By any measure, Hillary Clinton is an empty suit next to Condoleezza Rice, whose personal history is useful in realizing what Hillary’s is not.[read_more]
Condi Rice grew up in the segregated South and rose, on her own merits, to become President George H.W. Bush’s chief advisor on Soviet Union issues, helping the President successfully manage the aftermath of the fall of the Berlin Wall, the reunification of Germany, and collapse of the Soviet empire. Rice, again on her own merits, rose to become Stanford University’s youngest provost ever. Later, in the administration of Bush 43, she served as National Security Advisor when the country dealt with the aftermath of 9/11, and succeeded Colin Powell as Secretary of State. In that time she managed the difficult task of holding together the U.S.-led coalition in the global war on terrorism, and her personal diplomacy is credited with repairing badly fractured relationships with key allies in the wake of the invasion of Iraq. In short, she’s a very accomplished Republican woman.
Hillary Clinton practiced law at the Rose Law Firm, best known for its involvement in the Whitewater scandal. After that, she was First Lady of Arkansas, and First Lady of the United States before claiming she left office “dead broke.” From her $1.7 million newly-purchased home in New York, Hillary Clinton then was elected to the U.S. Senate. She worked hard, and earned those votes, but no one can doubt that she would likely have never been in a position to run or win without her husband having been elected President. After an unremarkable stint in the Senate, Clinton ran for president herself in 2008, tapping deeply into her husband’s network of donors and political professionals to do so. The eventual victor in that race patched up the split between the Clintons and the new Democrat party by appointing Hillary to become the third female Secretary of State, a job where she failed miserably and left with so little in the way of accomplishments that she had to brag about how many miles she traveled.
However, there is so much subjectivity and context involved that comparing the careers and accomplishments of Rice and her successor isn’t necessarily a meaningful or fair exercise, I concede. But this next comparison is.
As reported by Politico, in 2014 Hillary Clinton was invited to speak at a fundraising event for the Boys and Girls Club of Long Beach, California. She charged the group $200,000. By contrast, when Condoleezza Rice spoke to the same group 5 years earlier, she was paid $60,000, but afterwards donated 100% of the fee back to the Boys and Girls Club.
That reveals a lot about each person’s class, and character. What else is revealing is that the Boys and Girls Club raised more money, even apart from the speaking fees, on Condi’s appearance than they did for Hillary Clinton’s. That says a lot not just about how these two women are regarded, but also about the relative charitableness of the people drawn to the respective events.

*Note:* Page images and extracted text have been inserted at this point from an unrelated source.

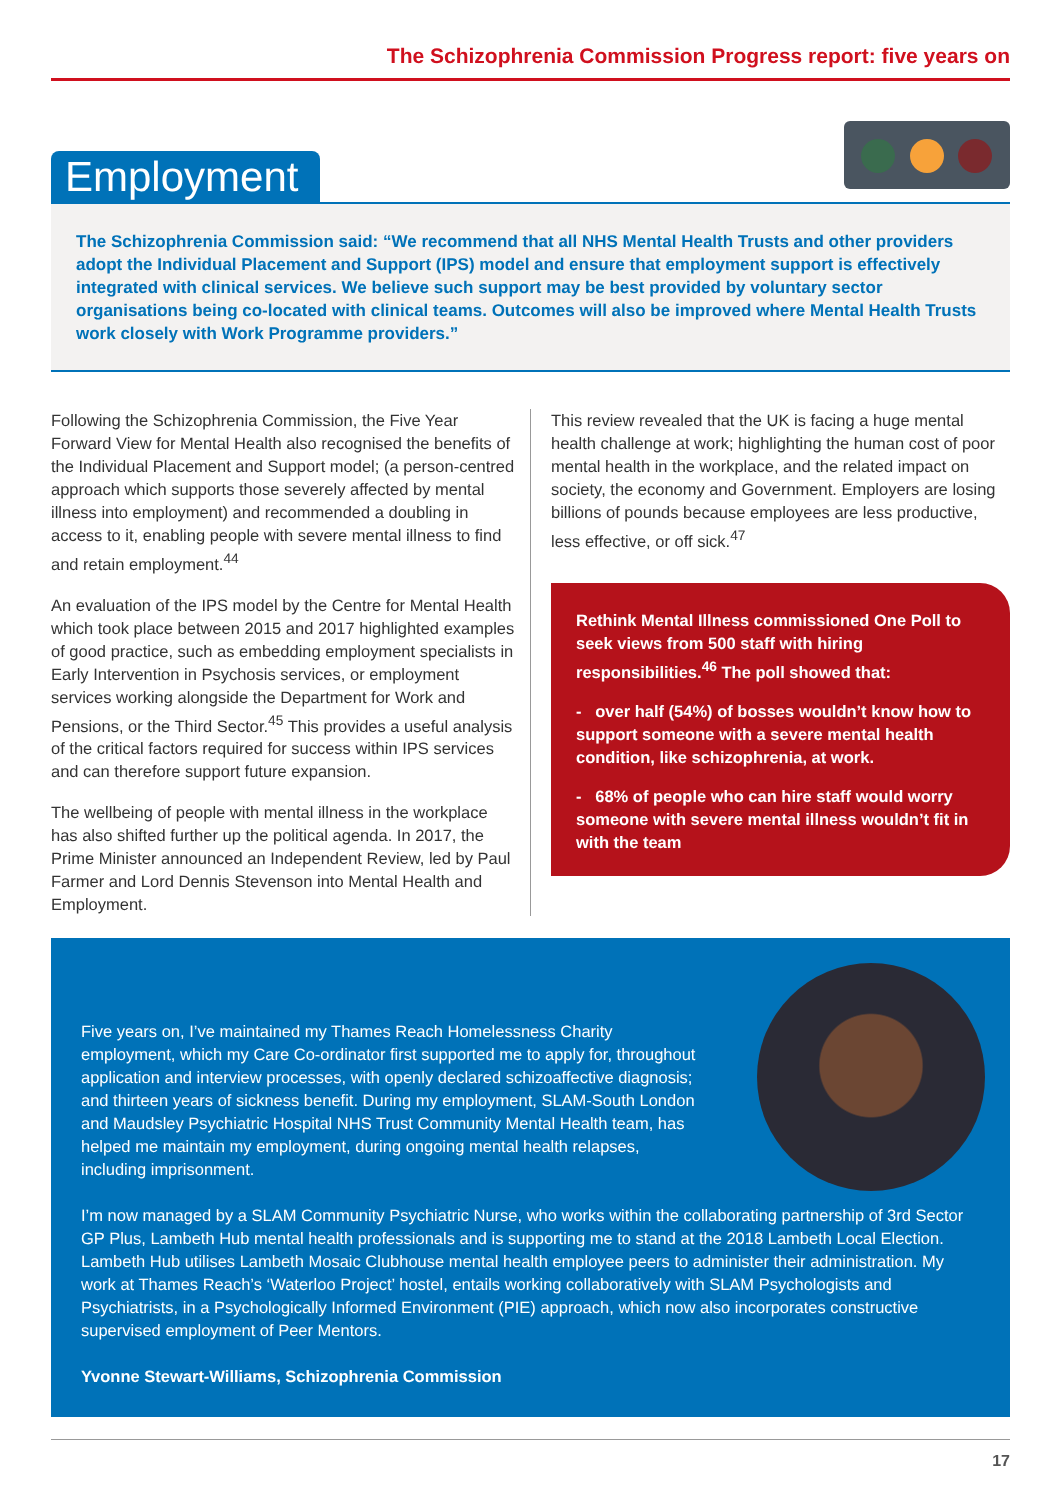The Schizophrenia Commission Progress report: five years on
Employment
The Schizophrenia Commission said: “We recommend that all NHS Mental Health Trusts and other providers adopt the Individual Placement and Support (IPS) model and ensure that employment support is effectively integrated with clinical services. We believe such support may be best provided by voluntary sector organisations being co-located with clinical teams. Outcomes will also be improved where Mental Health Trusts work closely with Work Programme providers.”
Following the Schizophrenia Commission, the Five Year Forward View for Mental Health also recognised the benefits of the Individual Placement and Support model; (a person-centred approach which supports those severely affected by mental illness into employment) and recommended a doubling in access to it, enabling people with severe mental illness to find and retain employment.<sup>44</sup>
An evaluation of the IPS model by the Centre for Mental Health which took place between 2015 and 2017 highlighted examples of good practice, such as embedding employment specialists in Early Intervention in Psychosis services, or employment services working alongside the Department for Work and Pensions, or the Third Sector.<sup>45</sup> This provides a useful analysis of the critical factors required for success within IPS services and can therefore support future expansion.
The wellbeing of people with mental illness in the workplace has also shifted further up the political agenda. In 2017, the Prime Minister announced an Independent Review, led by Paul Farmer and Lord Dennis Stevenson into Mental Health and Employment.
This review revealed that the UK is facing a huge mental health challenge at work; highlighting the human cost of poor mental health in the workplace, and the related impact on society, the economy and Government. Employers are losing billions of pounds because employees are less productive, less effective, or off sick.<sup>47</sup>
Rethink Mental Illness commissioned One Poll to seek views from 500 staff with hiring responsibilities.<sup>46</sup> The poll showed that:
- over half (54%) of bosses wouldn’t know how to support someone with a severe mental health condition, like schizophrenia, at work.
- 68% of people who can hire staff would worry someone with severe mental illness wouldn’t fit in with the team
Five years on, I’ve maintained my Thames Reach Homelessness Charity employment, which my Care Co-ordinator first supported me to apply for, throughout application and interview processes, with openly declared schizoaffective diagnosis; and thirteen years of sickness benefit. During my employment, SLAM-South London and Maudsley Psychiatric Hospital NHS Trust Community Mental Health team, has helped me maintain my employment, during ongoing mental health relapses, including imprisonment.
I’m now managed by a SLAM Community Psychiatric Nurse, who works within the collaborating partnership of 3rd Sector GP Plus, Lambeth Hub mental health professionals and is supporting me to stand at the 2018 Lambeth Local Election. Lambeth Hub utilises Lambeth Mosaic Clubhouse mental health employee peers to administer their administration. My work at Thames Reach’s ‘Waterloo Project’ hostel, entails working collaboratively with SLAM Psychologists and Psychiatrists, in a Psychologically Informed Environment (PIE) approach, which now also incorporates constructive supervised employment of Peer Mentors.
Yvonne Stewart-Williams, Schizophrenia Commission
17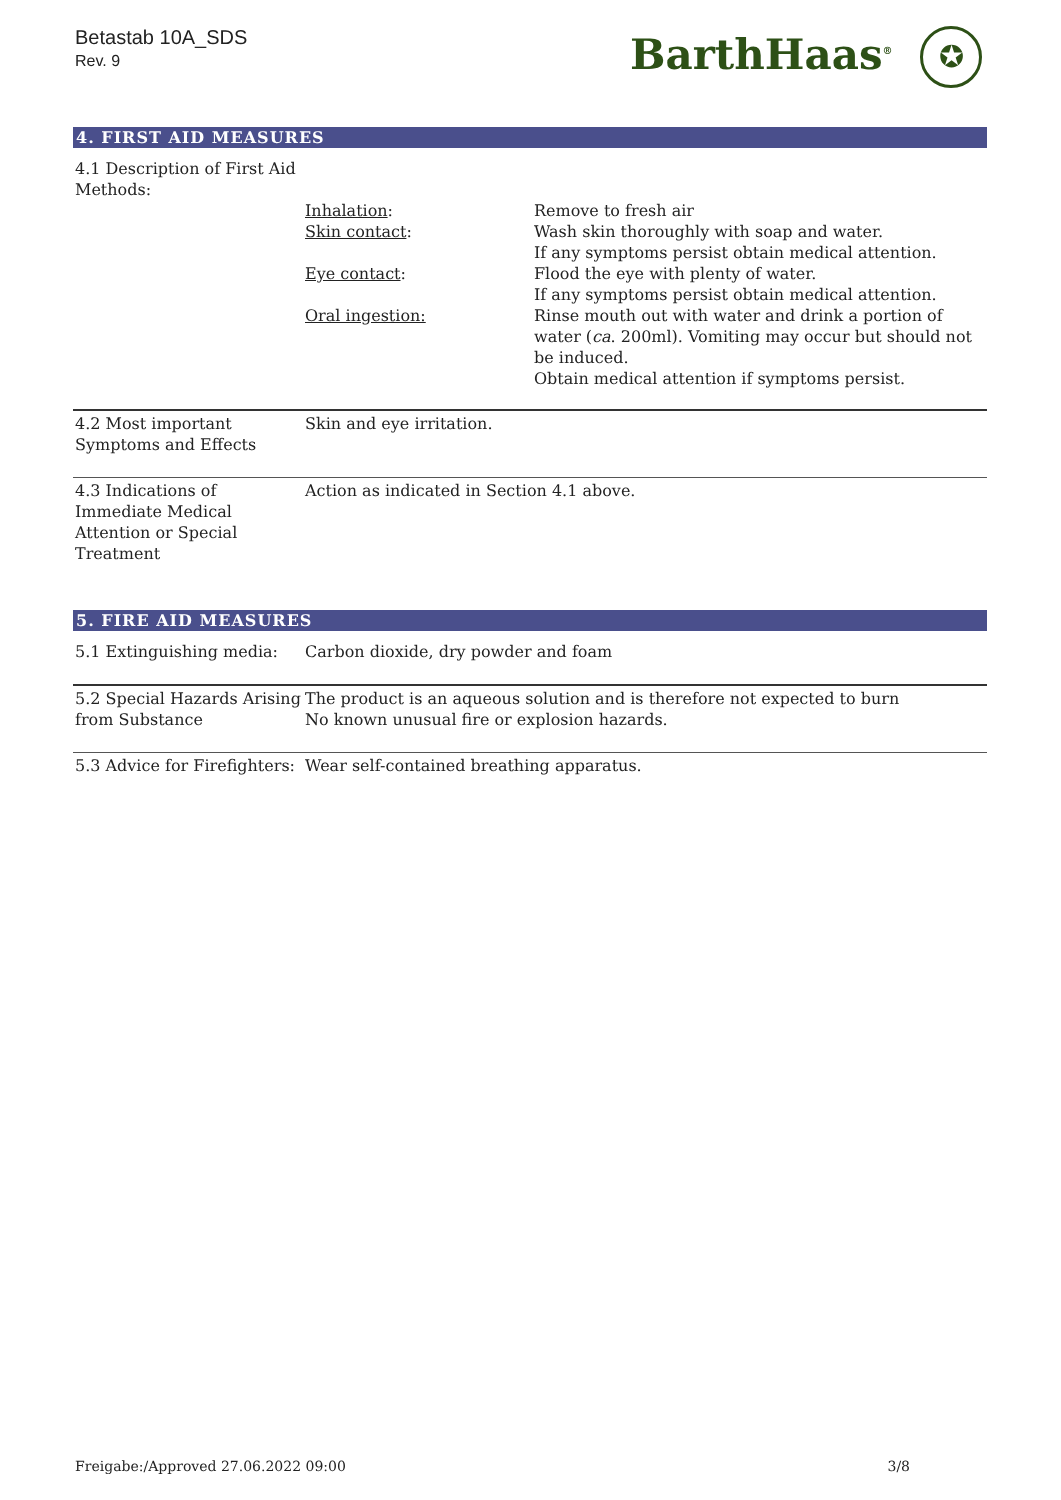Betastab 10A_SDS
Rev. 9
BarthHaas<sup>®</sup> ✪
4. FIRST AID MEASURES
| 4.1 Description of First Aid Methods: | | |
| | Inhalation : | Remove to fresh air |
| | Skin contact : | Wash skin thoroughly with soap and water. If any symptoms persist obtain medical attention. |
| | Eye contact : | Flood the eye with plenty of water. If any symptoms persist obtain medical attention. |
| | Oral ingestion: | Rinse mouth out with water and drink a portion of water ( ca . 200ml). Vomiting may occur but should not be induced. Obtain medical attention if symptoms persist. |
| 4.2 Most important Symptoms and Effects | Skin and eye irritation. | |
| 4.3 Indications of Immediate Medical Attention or Special Treatment | Action as indicated in Section 4.1 above. | |
5. FIRE AID MEASURES
| 5.1 Extinguishing media: | Carbon dioxide, dry powder and foam |
| 5.2 Special Hazards Arising from Substance | The product is an aqueous solution and is therefore not expected to burn No known unusual fire or explosion hazards. |
| 5.3 Advice for Firefighters: | Wear self-contained breathing apparatus. |
Freigabe:/Approved 27.06.2022 09:00 3/8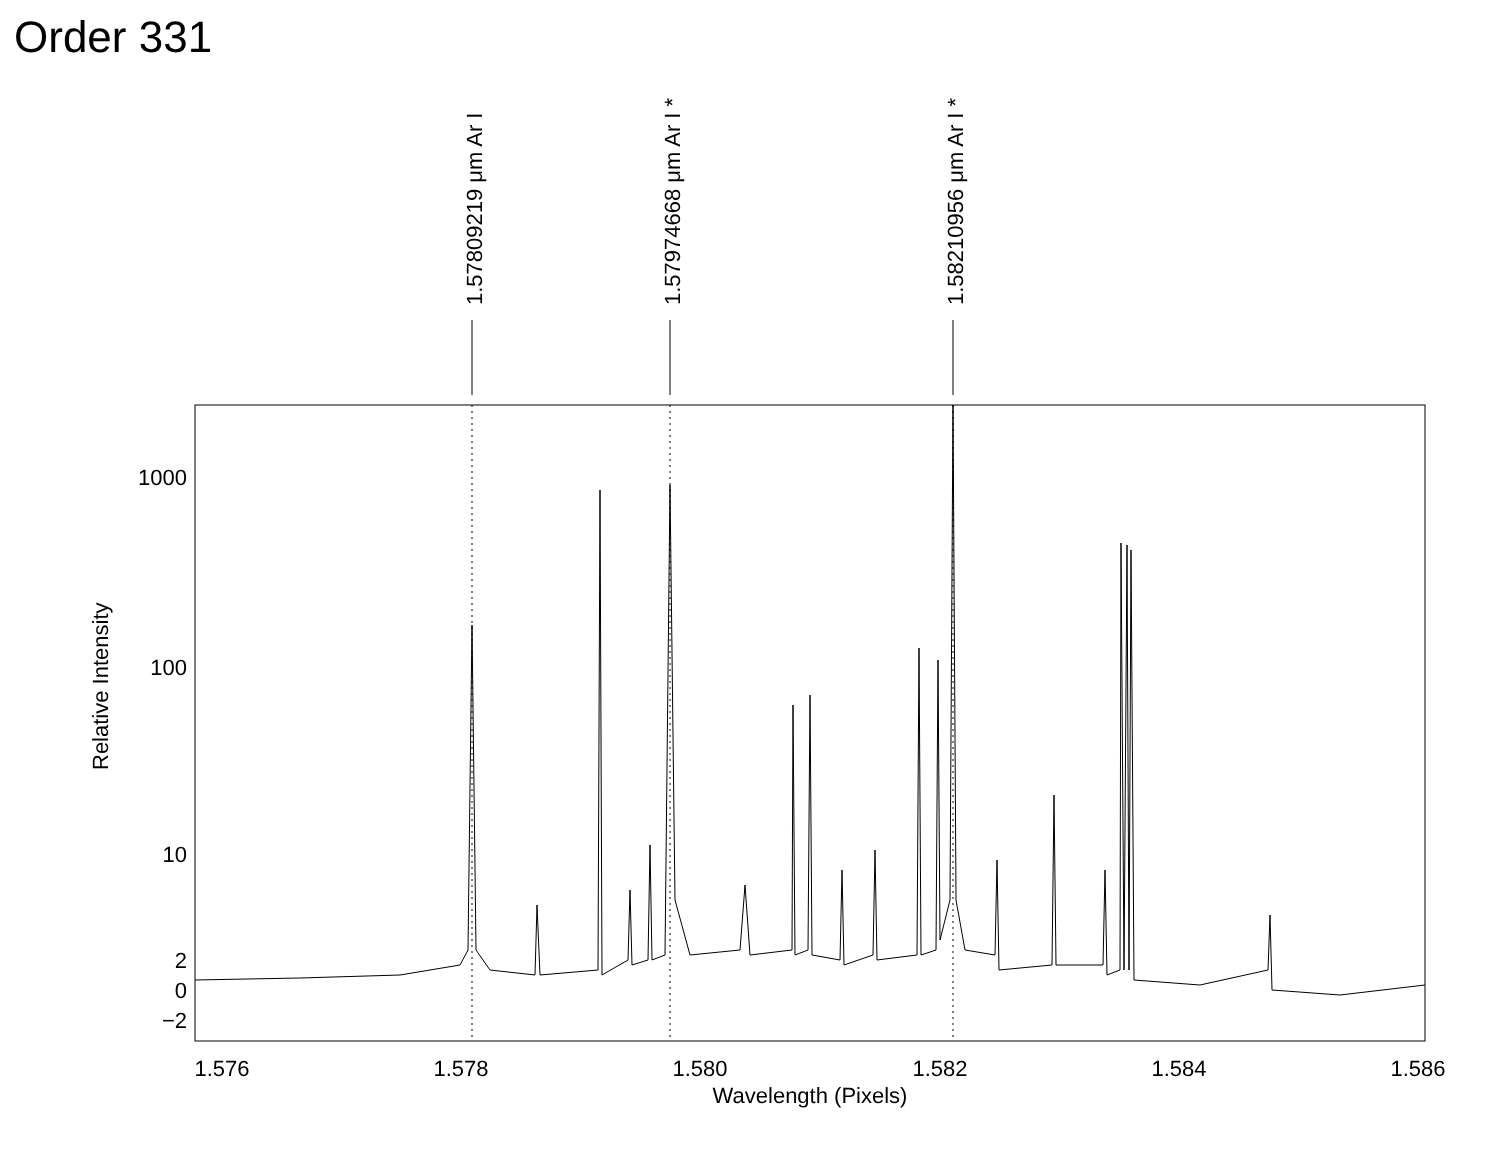Order 331
1.57809219 μm Ar I
1.57974668 μm Ar I *
1.58210956 μm Ar I *
1000
100
10
2
0
−2
1.576
1.578
1.580
1.582
1.584
1.586
Wavelength (Pixels)
Relative Intensity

Clinton’s fees, meanwhile, were “donated” to the Clinton Foundation…alongside donations from countries and business interests seeking to profit from proximity to the Clintons or lucrative decisions influenced by the State Department:
During a broader increase in military exports under the Obama administration, more than $300 billion worth of weapons shipments were approved to 20 countries that were or have since become Clinton Foundation donors.
I have two things to say about this: First, if an ungenerous, unaccomplished matriarch of a sordid band of influence peddlers is the best the Democrats can do in 2016, I like our chances. Second, I miss Condoleezza Rice!